I want to put emphasis on the fact that we only really implemented a subset of CSS and the reason why is CSS has a lot of things in it and a lot of legacy things that we may or may not want to support, and so we focused on only the things that we know are useful for the developers and only the things we know we can implement fast.
So at this point we had Flebox implemented that was working right in the browser. But this is React Native, we want to use it in iOS, so how do you do that?
The first idea that comes to mind is: we're going to take Flexbox, take the JavaScript implementation and bridge it and execute like real time JavaScript but for doing layout you need to measure text and all the text measurements APIs are in Objective-C and we've got one very important prerogative for the bridge between JS and Objective-C, which is that: its asynchronous.
So we ported this implementation between the two, actually we will also port it to Java.
So now we've got the same layout implementation, running on all the three platforms. Since its probably useful to have any condition without any dependencies is on the browser we also opensourced it a few months ago
https://github.com/facebook/css-layout
so if you need to use it feel free to grab it.

How is it working in practice?
This is the MoviesApp and we've got a request from the designer that says 'I don't like the image to be on the left, I wanted to be at the top'. We fire up the editor and we see that it is actually using inline styles, and it is actually written in JavaScript in the same file, and using Flebox, so as a developer we should handle it with ease.
Instead of rows we want them in columns, after hitting save, it is going to instantly reload because we have file watchers listening. This is the promise of React Native: we want less than one second delay between modifying one line of code and show it to the screen.
If you compare this with the Xcode rebuilding that I showed you earlier, it was like 30 seconds for this small projects.

And it takes advantage of all the ES6 goodness.
After implementing the score the app broke, well what just happened? As you know with React we tried to do warning as best as possible and this is what we're doing for React Native.
If you have an exception we're not going to hide in the console, we're going to show it in your face! Internally we like to call it the Red Screen of Death.
What we really want with React Native is that if your familiar with JavaScript and React you should be able to get started very easily and should get like the same developer experience of the web.
What you don't see here is that all the JavaScript that we ran is being using ES6, it's compatible with anon modules so if you want to use underscore, or the Parse's SDK or whatever you just have to do is NPM install and if it doesn't have dependency on the browser it's just going to work.

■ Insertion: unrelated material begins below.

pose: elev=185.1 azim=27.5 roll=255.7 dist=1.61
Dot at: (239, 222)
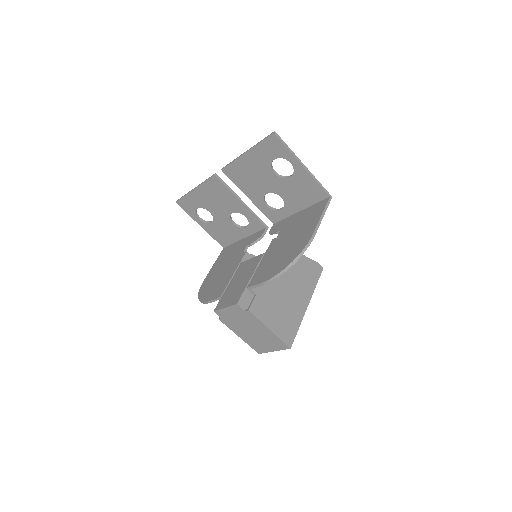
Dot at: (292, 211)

At the end of today we are going to give access to a private github repo that contains React Native.
Just a warning: what you're going to get is just the bare minimum to run this them demo app.
Because actually three weeks ago we didn't know we were going to talk about React Native, we didn't know we were going to open source it so we crunched for the past few weeks to get it really stable, but in the next few weeks we're going to have a lot more things.

Question time.

Q: What do you guys have in mind for getting started
A: The way you get started is with a simple Xcode project that you copy and paste that is already set up in the repo. About build tools that's something we're working internally.

Q: How do you integrate with platform specific APIs as ApplePay or anything
A: The way the bridge work is you can just expose a JavaScript function. We showed an example of a Component but you can expose any function that you want.
The only constraint is that the bridge is asynchronous.

Q: How use this for desktop apps?
A: Right now we're focused on iOS and Android but we're trying to thing bigger, but it's a matter of resources.
We're working on the infrastructure so maybe one year under the road... or if you're interested in spinning up the process for Desktop you can. Here the're nothing iOS specific, if you can bridge Components and Native APIs you should be able to do it.